Furious and disgusted, but also calm and practical, Carly immediately resolves to dump Mark and move on. But Kate isn’t quite so ready to sever ties with her husband’s unwitting mistress: Over the next few days, she turns up at Carly’s law firm — and later, her apartment — in various states of inebriated distress, longing for details about Mark and Carly’s sexual habits, as well as advice on how to proceed.

While Carly initially recoils from Kate’s extreme neediness and insecurity, it’s not long before the desperate housewife and the put-together career woman realize they have more in common than they thought, bonding over their loneliness, their mutual loathing for the man who brought them together and, inevitably, their desire for payback.

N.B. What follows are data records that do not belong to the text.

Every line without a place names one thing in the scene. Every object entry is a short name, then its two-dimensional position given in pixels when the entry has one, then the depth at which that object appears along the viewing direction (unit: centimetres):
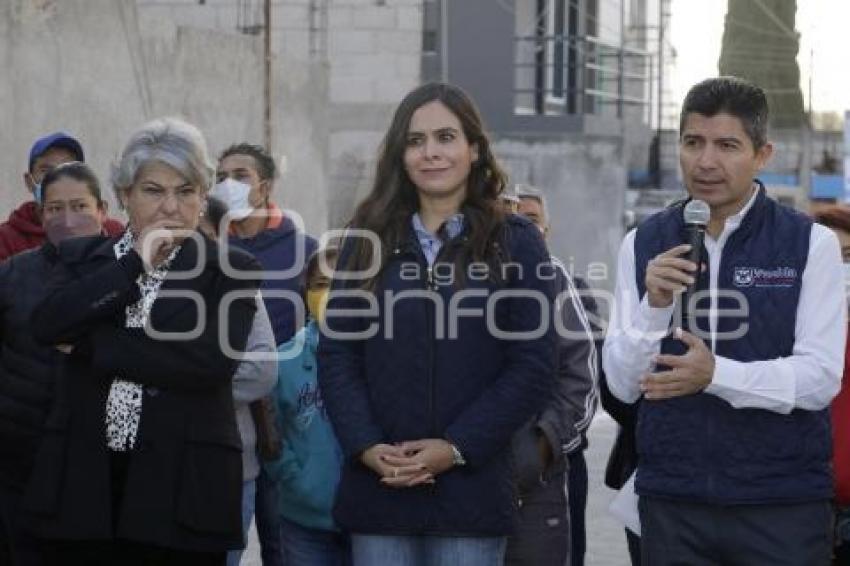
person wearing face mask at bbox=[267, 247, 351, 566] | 654
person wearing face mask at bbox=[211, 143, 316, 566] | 759
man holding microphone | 499
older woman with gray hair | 517
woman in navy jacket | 514
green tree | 4100
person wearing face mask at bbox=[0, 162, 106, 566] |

Things get kicked up a notch when Kate and Carly, tailing Mark on one of his many weekend “business trips” (to the tune of Lalo Schifrin’s “Mission: Impossible” theme), find out that the cad has yet another mistress on layaway: Amber (Kate Upton), a young blonde bombshell who’s introduced running on the beach in slo-mo oglevision.

In a development that works better onscreen than it sounds on paper, Amber turns out to be sweet and wholly sympathetic, if mildly ditzy, and she happily joins Kate and Carly’s vengeful sisterhood. Observing all this from the sidelines, meanwhile, is Kate’s sensitive, good-looking brother Phil (Taylor Kinney), who serves as not only a convenient new love interest for Carly, but also the movie’s token acknowledgment that not all men are lying, cheating scumbuckets.